Scott Morrison’s Liberal government has been actively pushing its economic credentials on the back of its recent tech-light Budget, which forecasts a government surplus and promises incentives like tax relief; increased investment in schools, hospitals and roads; major highway upgrades; subsidised access to new medicines; and new funding for schools over the next decade.
The government’s business focus on areas like small-business tax relief, clamping down on multinational companies (MNC) tax avoidance and increasing the Instant Asset Write-Off to $30,000 are all designed to level the playing field and encourage business investment.
This may foster greater efforts around digital transformation by encouraging small businesses to upgrade their technology equipment.
The Liberal platform spruiks its efforts to give small businesses “a fair go” through efforts such as changing competition law to stop abuse of big businesses’ market power; legislation around unfair contracts, improved dispute resolution, illegal phoenixing, and a Small Business and Family Enterprise Ombudsman.
The party is also promoting its Export Market Development Grant scheme, which has gotten a $60m injection that may benefit small and medium sized Australian tech exporters.
Labor, for its part, is working to convince voters that it is a forward-looking party with a real, viable vision that is markedly different than that pursued by the incumbents.
A key element of the party’s policy platform has revolved around making MNCs “pay their fair share” – closing down tax-deduction strategies used by MNCs, halving the current $200m threshold for public reporting of private companies’ tax data, mandating public reporting of country-by-country figures, improving risk reporting, pay transparency for large company CEOs, and so on.
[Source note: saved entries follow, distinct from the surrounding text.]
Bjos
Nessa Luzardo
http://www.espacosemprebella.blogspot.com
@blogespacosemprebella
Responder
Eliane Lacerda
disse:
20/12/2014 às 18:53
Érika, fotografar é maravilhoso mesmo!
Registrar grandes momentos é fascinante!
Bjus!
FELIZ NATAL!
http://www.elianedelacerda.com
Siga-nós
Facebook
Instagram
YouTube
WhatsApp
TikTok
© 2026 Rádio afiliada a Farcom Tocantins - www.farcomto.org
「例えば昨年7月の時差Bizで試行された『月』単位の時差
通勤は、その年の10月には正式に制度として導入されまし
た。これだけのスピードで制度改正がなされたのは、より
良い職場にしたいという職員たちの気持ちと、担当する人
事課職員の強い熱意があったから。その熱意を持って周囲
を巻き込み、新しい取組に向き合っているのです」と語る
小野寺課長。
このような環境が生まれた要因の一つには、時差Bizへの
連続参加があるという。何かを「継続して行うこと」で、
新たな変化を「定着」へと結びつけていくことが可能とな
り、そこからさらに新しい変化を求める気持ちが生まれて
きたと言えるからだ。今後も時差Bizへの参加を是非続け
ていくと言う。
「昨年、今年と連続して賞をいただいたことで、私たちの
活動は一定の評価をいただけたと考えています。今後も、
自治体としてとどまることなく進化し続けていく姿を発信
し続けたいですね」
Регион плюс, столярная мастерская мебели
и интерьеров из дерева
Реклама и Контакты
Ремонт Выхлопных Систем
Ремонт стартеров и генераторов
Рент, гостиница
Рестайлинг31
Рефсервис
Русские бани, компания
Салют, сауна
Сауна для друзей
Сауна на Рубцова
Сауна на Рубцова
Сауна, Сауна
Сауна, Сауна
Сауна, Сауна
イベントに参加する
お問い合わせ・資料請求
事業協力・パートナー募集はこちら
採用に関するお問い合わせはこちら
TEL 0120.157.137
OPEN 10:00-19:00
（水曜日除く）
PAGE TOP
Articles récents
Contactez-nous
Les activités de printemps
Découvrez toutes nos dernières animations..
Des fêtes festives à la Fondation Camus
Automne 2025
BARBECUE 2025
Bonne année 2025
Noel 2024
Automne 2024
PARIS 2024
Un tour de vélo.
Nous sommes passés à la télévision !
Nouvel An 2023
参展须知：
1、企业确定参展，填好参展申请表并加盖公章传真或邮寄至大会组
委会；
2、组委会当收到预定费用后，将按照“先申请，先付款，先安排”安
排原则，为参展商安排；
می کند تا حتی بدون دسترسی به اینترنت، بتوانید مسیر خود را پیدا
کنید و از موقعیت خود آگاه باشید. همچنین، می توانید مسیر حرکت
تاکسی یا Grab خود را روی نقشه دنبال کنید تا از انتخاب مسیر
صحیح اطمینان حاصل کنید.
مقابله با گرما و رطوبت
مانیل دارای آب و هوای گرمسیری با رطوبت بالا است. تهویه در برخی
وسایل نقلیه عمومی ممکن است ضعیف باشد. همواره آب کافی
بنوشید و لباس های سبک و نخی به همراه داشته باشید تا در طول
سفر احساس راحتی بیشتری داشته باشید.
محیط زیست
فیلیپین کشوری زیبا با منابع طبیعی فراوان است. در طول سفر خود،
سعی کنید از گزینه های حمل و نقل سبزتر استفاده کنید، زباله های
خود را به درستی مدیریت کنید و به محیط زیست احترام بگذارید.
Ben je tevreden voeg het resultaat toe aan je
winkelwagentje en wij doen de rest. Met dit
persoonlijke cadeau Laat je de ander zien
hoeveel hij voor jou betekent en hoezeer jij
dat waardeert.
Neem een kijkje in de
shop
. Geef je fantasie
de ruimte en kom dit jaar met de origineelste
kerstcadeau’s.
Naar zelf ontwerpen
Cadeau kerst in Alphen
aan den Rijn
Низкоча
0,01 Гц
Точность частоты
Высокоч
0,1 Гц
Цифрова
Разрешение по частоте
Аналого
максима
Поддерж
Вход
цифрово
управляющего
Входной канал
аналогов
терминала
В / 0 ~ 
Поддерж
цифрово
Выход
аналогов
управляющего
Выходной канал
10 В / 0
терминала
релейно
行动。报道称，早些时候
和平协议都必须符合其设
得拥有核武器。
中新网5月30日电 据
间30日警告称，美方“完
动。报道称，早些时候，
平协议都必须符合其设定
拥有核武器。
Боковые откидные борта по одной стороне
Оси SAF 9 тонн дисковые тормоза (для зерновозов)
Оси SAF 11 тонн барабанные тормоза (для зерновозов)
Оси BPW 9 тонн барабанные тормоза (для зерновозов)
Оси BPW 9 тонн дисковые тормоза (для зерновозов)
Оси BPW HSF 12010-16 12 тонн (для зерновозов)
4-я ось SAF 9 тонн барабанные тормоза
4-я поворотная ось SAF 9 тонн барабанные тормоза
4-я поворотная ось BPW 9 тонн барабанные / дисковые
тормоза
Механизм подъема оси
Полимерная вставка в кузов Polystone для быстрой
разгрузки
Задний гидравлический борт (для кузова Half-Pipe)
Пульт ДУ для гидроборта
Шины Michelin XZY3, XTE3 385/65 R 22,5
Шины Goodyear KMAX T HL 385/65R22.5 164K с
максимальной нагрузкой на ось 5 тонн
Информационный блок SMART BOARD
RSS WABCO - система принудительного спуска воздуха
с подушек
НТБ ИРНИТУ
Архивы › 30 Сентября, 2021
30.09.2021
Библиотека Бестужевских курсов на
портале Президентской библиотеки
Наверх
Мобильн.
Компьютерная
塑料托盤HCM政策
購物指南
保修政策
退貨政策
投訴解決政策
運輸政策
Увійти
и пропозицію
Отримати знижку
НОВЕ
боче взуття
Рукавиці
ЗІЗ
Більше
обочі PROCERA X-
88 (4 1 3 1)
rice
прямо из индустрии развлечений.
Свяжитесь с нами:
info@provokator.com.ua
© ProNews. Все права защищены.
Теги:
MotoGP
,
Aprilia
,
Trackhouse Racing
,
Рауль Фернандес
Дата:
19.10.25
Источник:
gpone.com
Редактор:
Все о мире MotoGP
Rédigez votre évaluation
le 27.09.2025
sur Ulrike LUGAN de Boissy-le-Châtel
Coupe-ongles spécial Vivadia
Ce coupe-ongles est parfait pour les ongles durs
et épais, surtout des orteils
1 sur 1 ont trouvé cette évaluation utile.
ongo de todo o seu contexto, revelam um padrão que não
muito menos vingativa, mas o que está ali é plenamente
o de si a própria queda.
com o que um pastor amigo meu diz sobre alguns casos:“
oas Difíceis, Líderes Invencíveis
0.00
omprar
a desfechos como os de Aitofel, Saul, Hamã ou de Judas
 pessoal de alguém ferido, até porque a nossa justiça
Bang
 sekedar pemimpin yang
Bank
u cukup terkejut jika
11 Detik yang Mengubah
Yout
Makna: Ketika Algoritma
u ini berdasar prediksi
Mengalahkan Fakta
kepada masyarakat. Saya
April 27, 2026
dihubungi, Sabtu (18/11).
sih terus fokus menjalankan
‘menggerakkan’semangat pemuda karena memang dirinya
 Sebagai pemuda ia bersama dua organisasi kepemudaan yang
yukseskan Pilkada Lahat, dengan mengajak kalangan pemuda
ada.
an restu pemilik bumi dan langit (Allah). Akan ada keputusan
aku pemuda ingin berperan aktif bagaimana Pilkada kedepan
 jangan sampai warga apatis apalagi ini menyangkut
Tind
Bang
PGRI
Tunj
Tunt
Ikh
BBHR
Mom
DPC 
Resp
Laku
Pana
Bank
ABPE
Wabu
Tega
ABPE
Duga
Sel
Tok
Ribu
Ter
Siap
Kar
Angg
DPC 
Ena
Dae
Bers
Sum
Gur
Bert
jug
Labor has positioned its big-business clampdown as a way of funding small-business initiatives and the Australian Investment Guarantee, which will combine targeted tax relief with initiatives such as support for reducing the corporate tax rate to 25 percent by 2021-22; spending incentives like a 20 percent tax deduction on any new asset worth over $20,000; and protections against anti-competitive conduct and unfair contract terms.
Liberal policies are also built around investing in small business, with the party promising a new $2b Australian Business Securitisation Fund to improve small business access to funding, and a $100m Australian Business Growth Fund that will see it partner with financial institutions on small-business equity funding.